2016 has to be one of the best years for orchids at the Gravel Pits for a very long time. Quite what the count is is hard to determine since there are that many (see the featured image for just one example). They are largely on the South Lawn but there are also a few on the North Lawn which is encouraging. Most look to be Southern Marsh Orchids although some are likely to be hybrids.
Whilst not technically on the Nature Reserve, an estimated 40+ Broad-leaved Helleborine orchids have sprung up at the Gravel Pits. The featured image shows just how well they blend in with the greenery. See below for a close-up.
An abundance of Orchids have been spotted at the Ben Rhydding reserve today (see the featured picture of a Marsh Orchid). They are also flowering at the Sun Lane reserve where we were lucky to spot several Brimstone butterflies and a Comma this morning.
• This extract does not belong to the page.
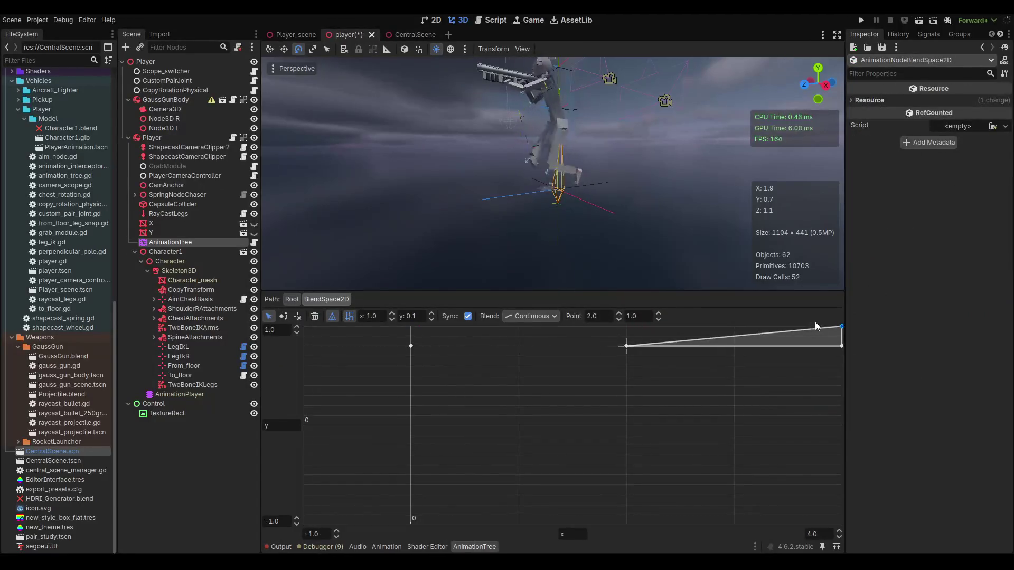
left_click(842, 327)
key("Delete")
The Brimstone’s seemed to be thriving among the Alder Buckthorn trees; the food plant for their larvae. Sun Lane currently has an abundance of Birdsfoot Trefoil, which is good news for a possible Common Blue revival. We will be keeping our fingers crossed for this year.
One of our aims at the Ben Rhydding reserve has been to try and promote a wider variety of native plants for birds and insects and we have already planted many plug plants and spread wildflower seed in a coppiced area of Hawthorn. We are happy to report that, after a long period of little plant life, the latter has sprung into life with new flowers making the most of the extra light now available to them. In a bid to try and understand what sort of plants the reserve would support, Steve Peel, of Natural England and a regular volunteer with us, has also analysed a series of soil samples for us. We were most grateful for his efforts since the information will be very valuable in our continued efforts to enhance the site’s biodiversity.